VANCOUVER, British Columbia, May 23, 2017 (GLOBE NEWSWIRE) -- Panoro Minerals Ltd. (TSXV:PML) (Lima:PML) (Frankfurt:PZM) ("Panoro", the "Company") is pleased to announce that it has commenced an exploration drill program at its 100% owned Cotabambas Cu/Au/Ag Project in Peru.  The 14,000 m exploration program is targeting resource growth from four zones within Cluster 1 at the Cotabambas Project.  The targets include high grade, near surface sulphides, oxide gold and oxide copper in close proximity to the proposed North Pit.  The target areas are illustrated on the attached map and summarized below:

  1. Breccia Target
    The Breccia Target is located adjacent to the northern limit of the proposed North Pit along a northeast to southwest geologic structure.  The existing resources of the Ccalla and Azulccaca deposits are also located along a similar and parallel structural control. This target was the subject of press release April 3, 2017, announcing the delineation of a new oxide gold zone.  The target potential is defined by eleven gold anomalies distributed over an area of 1.0 km x 1.4 km and 2,000 m of exploration drilling is planned for the zone.  The zone has the potential to contain near surface oxide gold mineralization with low copper grades indicating the potential to add a low cost gold heap leaching operation to the project.  The oxide gold zone may be underlain by a blanket of oxide copper mineralization which will also be tested with the proposed drilling program.

........

• **GIVEN INSTRUCTION A**: State how many lines of the entries contain the string "kern". Case counts. Give only the number.

........

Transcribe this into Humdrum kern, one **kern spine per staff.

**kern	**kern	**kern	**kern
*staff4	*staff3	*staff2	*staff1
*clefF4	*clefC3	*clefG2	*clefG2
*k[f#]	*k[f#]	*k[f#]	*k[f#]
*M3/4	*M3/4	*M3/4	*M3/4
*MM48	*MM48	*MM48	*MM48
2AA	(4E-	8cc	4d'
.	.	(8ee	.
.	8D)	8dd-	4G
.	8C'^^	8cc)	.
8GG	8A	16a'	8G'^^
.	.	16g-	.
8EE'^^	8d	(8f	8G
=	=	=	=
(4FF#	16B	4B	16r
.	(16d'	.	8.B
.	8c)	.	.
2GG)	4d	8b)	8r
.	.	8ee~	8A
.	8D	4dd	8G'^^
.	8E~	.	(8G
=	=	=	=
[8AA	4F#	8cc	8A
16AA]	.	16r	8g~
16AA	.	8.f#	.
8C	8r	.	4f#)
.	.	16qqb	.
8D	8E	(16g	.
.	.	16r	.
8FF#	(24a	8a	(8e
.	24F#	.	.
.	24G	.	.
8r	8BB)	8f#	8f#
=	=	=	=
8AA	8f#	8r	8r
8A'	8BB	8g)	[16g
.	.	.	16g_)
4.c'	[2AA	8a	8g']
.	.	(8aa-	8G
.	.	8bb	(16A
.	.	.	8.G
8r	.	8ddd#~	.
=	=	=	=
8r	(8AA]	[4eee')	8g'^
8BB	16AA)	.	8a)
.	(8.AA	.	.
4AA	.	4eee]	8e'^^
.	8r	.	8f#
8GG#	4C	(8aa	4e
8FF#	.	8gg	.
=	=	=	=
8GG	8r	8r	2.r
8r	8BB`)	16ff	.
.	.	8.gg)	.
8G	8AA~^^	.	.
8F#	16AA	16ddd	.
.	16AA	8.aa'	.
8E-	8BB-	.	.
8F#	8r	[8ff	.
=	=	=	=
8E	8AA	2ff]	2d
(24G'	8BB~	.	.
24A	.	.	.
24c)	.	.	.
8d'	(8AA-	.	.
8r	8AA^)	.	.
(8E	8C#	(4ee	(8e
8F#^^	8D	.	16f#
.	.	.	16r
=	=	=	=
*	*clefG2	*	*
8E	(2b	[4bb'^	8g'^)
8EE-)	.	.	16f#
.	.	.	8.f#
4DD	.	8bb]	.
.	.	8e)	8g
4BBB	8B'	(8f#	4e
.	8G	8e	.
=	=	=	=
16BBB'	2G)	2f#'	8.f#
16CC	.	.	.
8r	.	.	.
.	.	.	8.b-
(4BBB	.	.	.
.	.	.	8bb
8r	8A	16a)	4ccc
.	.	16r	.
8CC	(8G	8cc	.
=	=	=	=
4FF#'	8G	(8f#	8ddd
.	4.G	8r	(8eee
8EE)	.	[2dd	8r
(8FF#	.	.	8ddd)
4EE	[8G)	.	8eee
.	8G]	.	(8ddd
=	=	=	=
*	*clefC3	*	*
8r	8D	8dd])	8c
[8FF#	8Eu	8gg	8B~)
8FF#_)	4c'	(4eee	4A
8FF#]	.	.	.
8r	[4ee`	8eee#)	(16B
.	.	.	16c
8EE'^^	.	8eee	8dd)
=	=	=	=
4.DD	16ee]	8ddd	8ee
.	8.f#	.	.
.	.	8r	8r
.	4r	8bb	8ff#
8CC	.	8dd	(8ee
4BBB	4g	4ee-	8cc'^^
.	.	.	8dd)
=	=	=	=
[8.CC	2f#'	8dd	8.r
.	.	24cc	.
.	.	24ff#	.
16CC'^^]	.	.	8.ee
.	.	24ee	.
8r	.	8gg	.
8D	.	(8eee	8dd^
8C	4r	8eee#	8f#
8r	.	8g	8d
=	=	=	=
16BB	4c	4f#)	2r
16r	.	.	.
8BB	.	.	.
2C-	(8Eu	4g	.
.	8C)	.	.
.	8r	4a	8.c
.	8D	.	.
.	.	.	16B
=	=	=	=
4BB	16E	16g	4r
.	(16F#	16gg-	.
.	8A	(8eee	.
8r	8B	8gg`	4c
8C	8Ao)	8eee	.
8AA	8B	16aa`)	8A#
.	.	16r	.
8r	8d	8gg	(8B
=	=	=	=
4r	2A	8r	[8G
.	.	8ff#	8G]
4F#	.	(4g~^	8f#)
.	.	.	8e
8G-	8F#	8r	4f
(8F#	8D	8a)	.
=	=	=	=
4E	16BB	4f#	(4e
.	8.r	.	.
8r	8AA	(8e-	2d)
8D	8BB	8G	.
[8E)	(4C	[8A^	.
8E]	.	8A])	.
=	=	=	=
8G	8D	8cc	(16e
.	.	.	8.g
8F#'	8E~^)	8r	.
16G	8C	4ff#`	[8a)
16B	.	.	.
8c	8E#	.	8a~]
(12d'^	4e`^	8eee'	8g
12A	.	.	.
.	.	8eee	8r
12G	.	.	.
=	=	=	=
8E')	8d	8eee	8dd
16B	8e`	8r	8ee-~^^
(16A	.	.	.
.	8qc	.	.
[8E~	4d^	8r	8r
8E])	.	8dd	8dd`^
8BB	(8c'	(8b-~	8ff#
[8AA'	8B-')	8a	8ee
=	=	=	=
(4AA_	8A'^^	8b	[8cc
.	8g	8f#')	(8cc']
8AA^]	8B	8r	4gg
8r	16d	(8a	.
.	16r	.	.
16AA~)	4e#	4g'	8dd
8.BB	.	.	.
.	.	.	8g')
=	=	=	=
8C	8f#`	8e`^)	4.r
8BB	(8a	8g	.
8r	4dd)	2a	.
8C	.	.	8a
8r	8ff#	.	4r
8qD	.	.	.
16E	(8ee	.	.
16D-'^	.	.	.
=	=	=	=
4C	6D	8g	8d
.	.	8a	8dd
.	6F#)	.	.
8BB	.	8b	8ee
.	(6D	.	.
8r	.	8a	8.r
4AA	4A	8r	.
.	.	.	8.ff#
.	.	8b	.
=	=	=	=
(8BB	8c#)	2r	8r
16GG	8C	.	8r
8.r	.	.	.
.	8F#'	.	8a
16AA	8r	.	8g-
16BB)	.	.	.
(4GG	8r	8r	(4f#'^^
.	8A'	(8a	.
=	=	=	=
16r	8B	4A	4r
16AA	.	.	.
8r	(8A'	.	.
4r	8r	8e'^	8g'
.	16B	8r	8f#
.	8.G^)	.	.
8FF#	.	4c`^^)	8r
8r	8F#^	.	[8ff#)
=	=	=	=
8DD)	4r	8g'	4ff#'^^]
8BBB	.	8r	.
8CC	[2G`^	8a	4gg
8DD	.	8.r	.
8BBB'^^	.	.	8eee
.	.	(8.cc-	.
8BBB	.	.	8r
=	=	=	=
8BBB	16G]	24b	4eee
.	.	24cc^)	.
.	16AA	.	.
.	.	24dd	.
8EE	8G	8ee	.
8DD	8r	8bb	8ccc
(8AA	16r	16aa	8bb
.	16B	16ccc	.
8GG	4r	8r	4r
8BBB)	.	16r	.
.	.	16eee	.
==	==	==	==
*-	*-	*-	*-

........

• **GIVEN INSTRUCTION B**: According to the press release, how many meters of exploration drilling are planned for the Breccia Target zone?

• **SOLUTION A**: 2

• **SOLUTION B**: 2,000 m